Gösterilen Metin =
* * *

Eğitim sistemimizdeki önemli sorunlardan biri de öğretmenlerin ‘bağlılık’ sorunlarıdır. Öğretmenlerin okullarına, öğrencilerine, öğretim aktivitelerine, mesleğe ve meslektaşlara bağlılığı, diğer bir deyişle biçimselliğin ötesinde öğretmen tutumları, bu gurupların normatif beklentilerine ve okulun etkiliğine amaçlı bir etki yapmaktadır (Terzi ve Kurt,2005). İşinden tatmin olmayan ve örgütüne bağlı olmayan çalışanlar yüksek performans sergilemeyebilirler. Bu sadece çalışanı değil örgütünü ve örgütü içerisinde etkileşimde bulunduğu diğer kişileri de etkileyebilir. Okul gibi insan ilişkilerinin yüksek boyutta olduğu örgütlerde ‘bağlılık’ kavramı daha çok önem kazanmaktadır. Toplumun en önemli kurumlarından olan okullarda da bağlılık ile ilgili çalışmalar yapılmalı ve öğretmenlerin örgütsel bağlılığını etkileyen faktörler tespit edilmelidir.

Bu araştırmada öğretmenlerin örgütsel bağlılık düzeyleri öğretmenlerin çeşitli bireysel özelliklerine göre incelenmiştir. Esas amaç olarak ise örgütsel

(22)

bağlılığı etkileyen en önemli faktörlerden birisi olan ‘karar alma sürecine katılımın’ öğretmenlerin örgütsel bağlılık düzeylerine olan etkisi araştırılmıştır.

Yapılan çalışmayla öğretmenlerin karar alma sürecine katılım düzeyleri ve bu değişkenin yine öğretmenlerin örgütsel bağlılık düzeyine etkisi araştırılmıştır. Araştırma bulguları, örgütsel bağlılık ve karar alma sürecine katılım ile ilgili araştırma yapacak araştırmacılara da yol gösterici olabilir.

1.6. Varsayımlar

1. Seçilen örneklem evreni temsil edebilecek büyüklükte olduğu için araştırma güvenilirdir.

2. Araştırma kapsamındaki öğretmenlerin, konu üzerinde görüşlerini objektif olarak ortaya koyduğu varsayılmıştır.

3. Araştırmada kullanılan araç ve teknikler geçerli, güvenilir ve araştırmanın amacına uygun sayılmaktadır.

1.7. Sınırlılıklar

1. Araştırma, 2008–2009 eğitim-öğretim yılında Ankara ili Sincan ilçesi ilköğretim okullarında çalışan öğretmenler ile sınırlıdır.

* * *

Sağlanan Veriler =
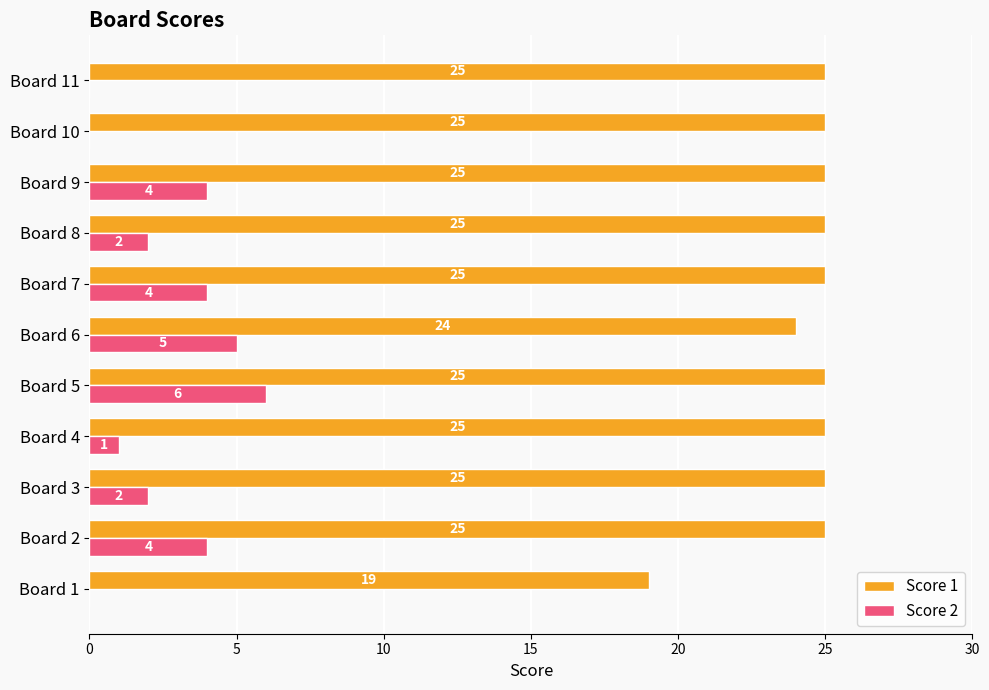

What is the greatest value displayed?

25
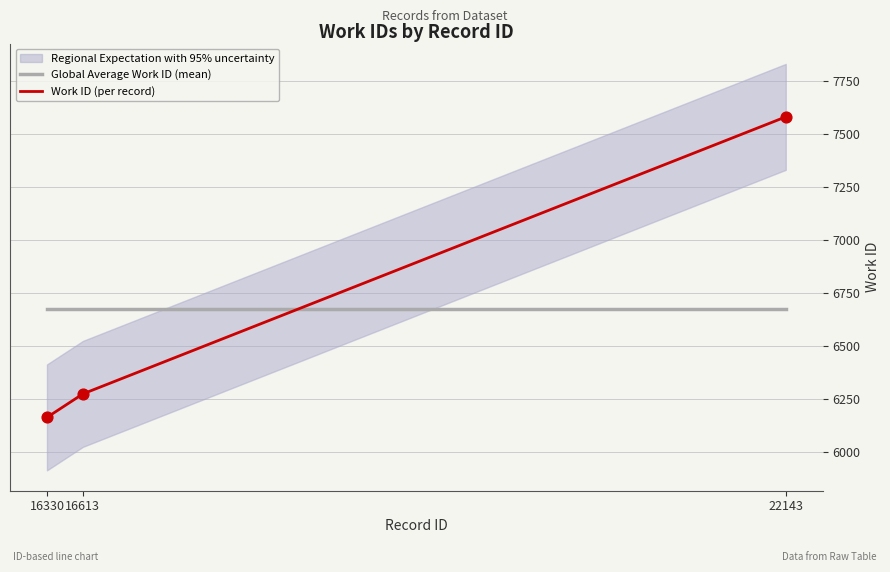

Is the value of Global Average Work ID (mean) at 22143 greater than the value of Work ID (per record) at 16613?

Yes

* * *

Görev Maddesi A =
Öğretmen bağlılığıyla ilgili metne göre araştırma hangi eğitim-öğretim yılında, hangi yerdeki öğretmenlerle sınırlıdır?
Görev Maddesi B =
Öğretmen bağlılığıyla ilgili metinden bir bölümü olduğu gibi aktarın: "Bu araştırmada öğretmenlerin" sözlerinin geçtiği yerden başlayın, "için araştırma güvenilirdir." sözlerinden sonra bitirin.

Çözümlü Yanıt A =
2008–2009 eğitim-öğretim yılında Ankara ili Sincan ilçesi ilköğretim okullarında çalışan öğretmenlerle sınırlıdır.

Çözümlü Yanıt B =
Bu araştırmada öğretmenlerin örgütsel bağlılık düzeyleri öğretmenlerin çeşitli bireysel özelliklerine göre incelenmiştir. Esas amaç olarak ise örgütsel

(22)

bağlılığı etkileyen en önemli faktörlerden birisi olan ‘karar alma sürecine katılımın’ öğretmenlerin örgütsel bağlılık düzeylerine olan etkisi araştırılmıştır.

Yapılan çalışmayla öğretmenlerin karar alma sürecine katılım düzeyleri ve bu değişkenin yine öğretmenlerin örgütsel bağlılık düzeyine etkisi araştırılmıştır. Araştırma bulguları, örgütsel bağlılık ve karar alma sürecine katılım ile ilgili araştırma yapacak araştırmacılara da yol gösterici olabilir.

1.6. Varsayımlar

1. Seçilen örneklem evreni temsil edebilecek büyüklükte olduğu için araştırma güvenilirdir.